## Data in this exercise

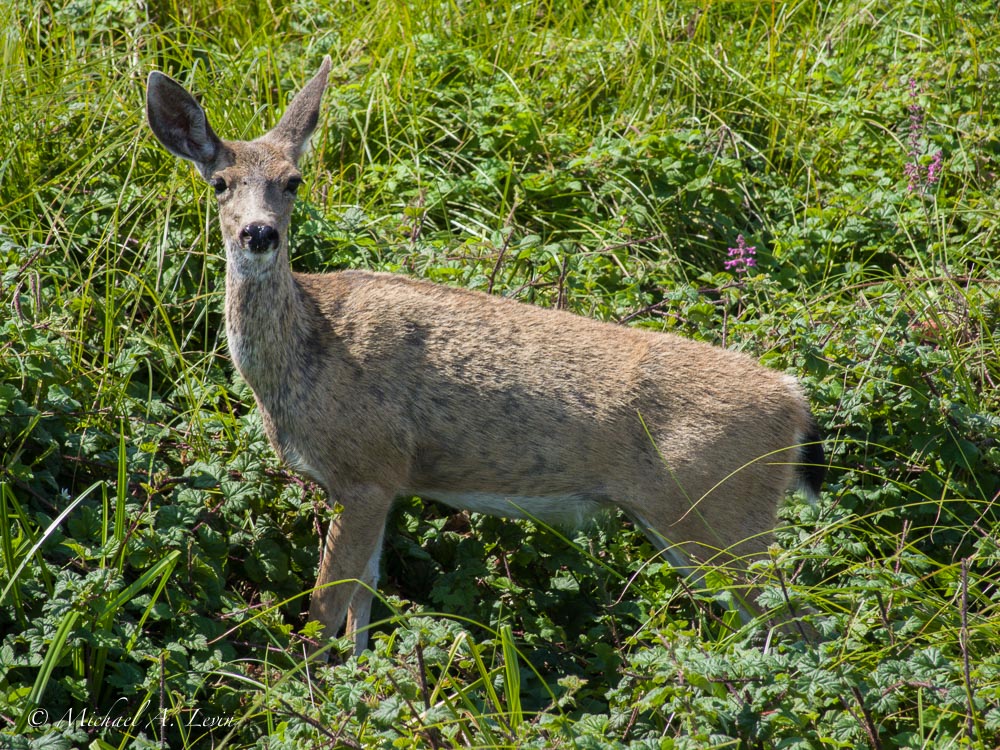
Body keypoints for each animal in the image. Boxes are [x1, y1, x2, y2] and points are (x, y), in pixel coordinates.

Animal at [146, 58, 820, 656]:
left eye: (293, 181)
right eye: (219, 183)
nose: (259, 233)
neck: (307, 352)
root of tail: (794, 400)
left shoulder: (366, 469)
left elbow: (324, 610)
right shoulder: (386, 482)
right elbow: (363, 602)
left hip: (720, 509)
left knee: (798, 622)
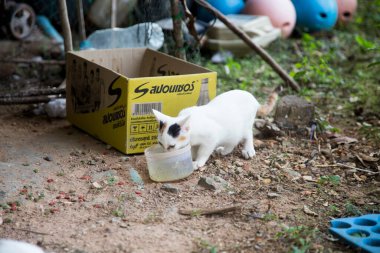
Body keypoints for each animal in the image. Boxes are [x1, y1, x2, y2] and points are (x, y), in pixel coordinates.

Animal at [152, 89, 280, 170]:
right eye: (160, 144)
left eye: (172, 146)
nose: (165, 155)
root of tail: (253, 98)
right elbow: (192, 149)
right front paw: (191, 157)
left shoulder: (211, 138)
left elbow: (203, 151)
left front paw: (198, 162)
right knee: (233, 140)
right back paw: (224, 150)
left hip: (246, 125)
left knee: (248, 135)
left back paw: (248, 150)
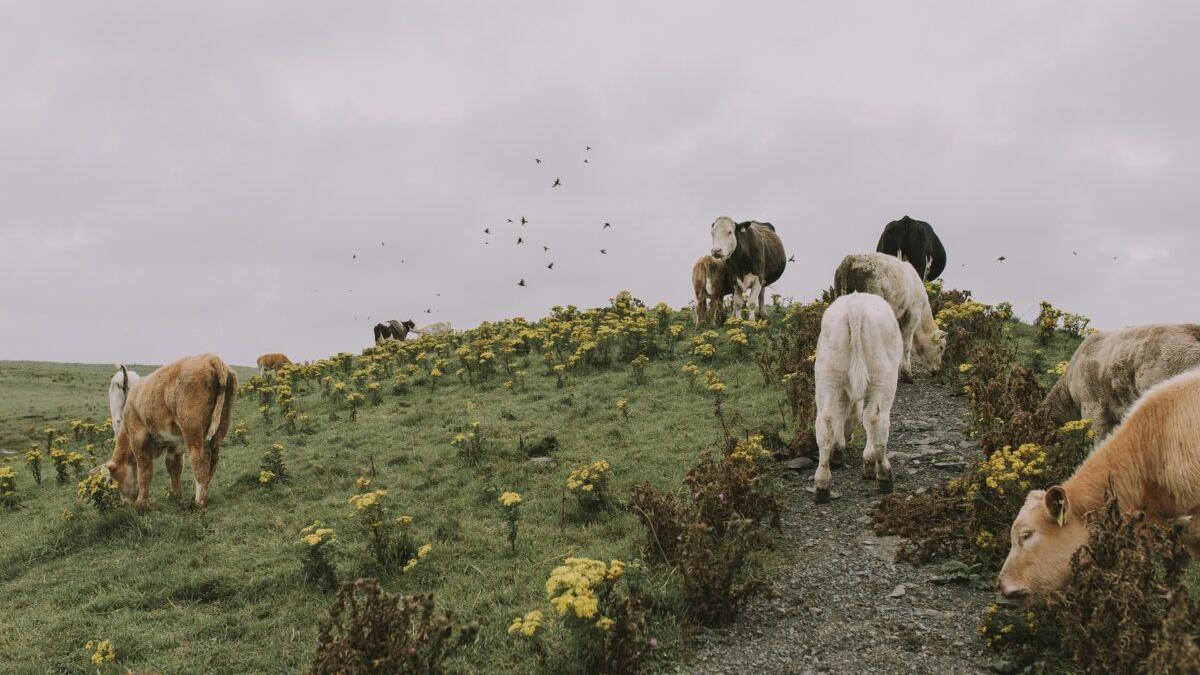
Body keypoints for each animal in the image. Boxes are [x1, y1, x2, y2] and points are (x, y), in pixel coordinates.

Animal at [99, 355, 240, 506]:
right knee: (213, 458)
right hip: (220, 427)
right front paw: (175, 495)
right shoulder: (176, 444)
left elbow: (144, 470)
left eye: (112, 481)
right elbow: (174, 467)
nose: (124, 502)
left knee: (199, 458)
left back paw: (199, 501)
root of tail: (209, 357)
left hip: (192, 431)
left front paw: (141, 504)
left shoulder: (138, 439)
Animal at [811, 293, 902, 499]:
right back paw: (884, 476)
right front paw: (869, 462)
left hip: (828, 375)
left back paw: (822, 484)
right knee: (876, 418)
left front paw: (838, 450)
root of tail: (855, 306)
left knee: (826, 421)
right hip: (884, 377)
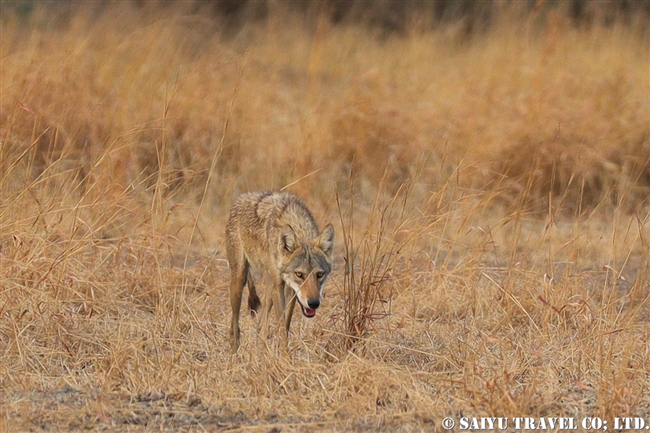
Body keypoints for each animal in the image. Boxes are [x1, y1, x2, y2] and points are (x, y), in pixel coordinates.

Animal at [224, 191, 334, 352]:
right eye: (299, 274)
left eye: (320, 274)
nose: (313, 303)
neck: (297, 225)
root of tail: (241, 197)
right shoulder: (279, 286)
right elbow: (281, 326)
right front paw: (284, 356)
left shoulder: (291, 291)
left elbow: (286, 323)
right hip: (240, 279)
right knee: (234, 326)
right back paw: (234, 353)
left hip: (269, 284)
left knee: (261, 325)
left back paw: (261, 352)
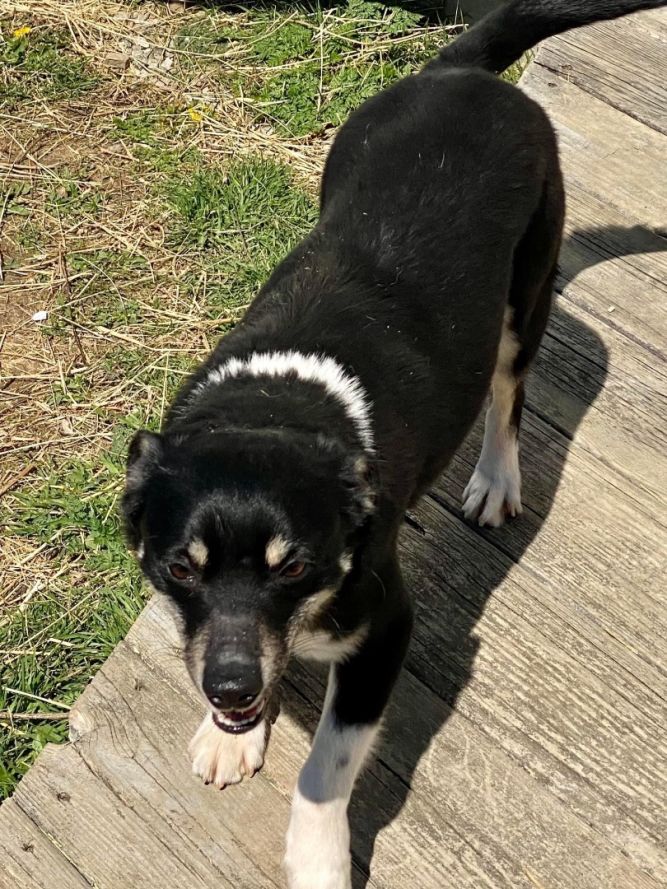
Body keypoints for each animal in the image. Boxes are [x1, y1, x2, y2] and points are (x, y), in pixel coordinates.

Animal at [122, 3, 664, 884]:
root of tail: (462, 67)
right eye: (178, 569)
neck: (277, 401)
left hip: (525, 294)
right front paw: (227, 735)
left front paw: (317, 862)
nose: (230, 693)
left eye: (295, 567)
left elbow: (322, 772)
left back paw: (495, 480)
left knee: (508, 396)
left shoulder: (383, 632)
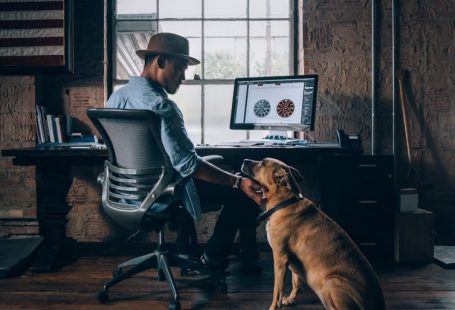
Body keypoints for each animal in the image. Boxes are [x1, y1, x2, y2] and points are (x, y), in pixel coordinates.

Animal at [240, 159, 386, 308]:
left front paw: (273, 307)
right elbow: (296, 282)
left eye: (262, 163)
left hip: (331, 282)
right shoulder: (292, 261)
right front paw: (291, 299)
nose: (244, 160)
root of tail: (378, 304)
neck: (285, 203)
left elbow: (277, 290)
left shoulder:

## What is expected
In the records above, copy exactly everything from the line that has "left hip: (192, 431)" down to the line that has "right eye: (299, 274)", both ends included, and leave out the pictures.

## Result of the task
left hip: (192, 431)
left front paw: (141, 504)
left shoulder: (138, 439)
Animal at [811, 293, 902, 499]:
right back paw: (884, 476)
right front paw: (869, 462)
left hip: (828, 375)
left back paw: (822, 484)
right knee: (876, 418)
left front paw: (838, 450)
root of tail: (855, 306)
left knee: (826, 421)
right hip: (884, 377)
Body keypoints for each animal in the image. Boxes are [x1, y1, x2, y2] and points are (x, y), in pixel coordinates.

Animal at [224, 191, 334, 352]:
right eye: (299, 274)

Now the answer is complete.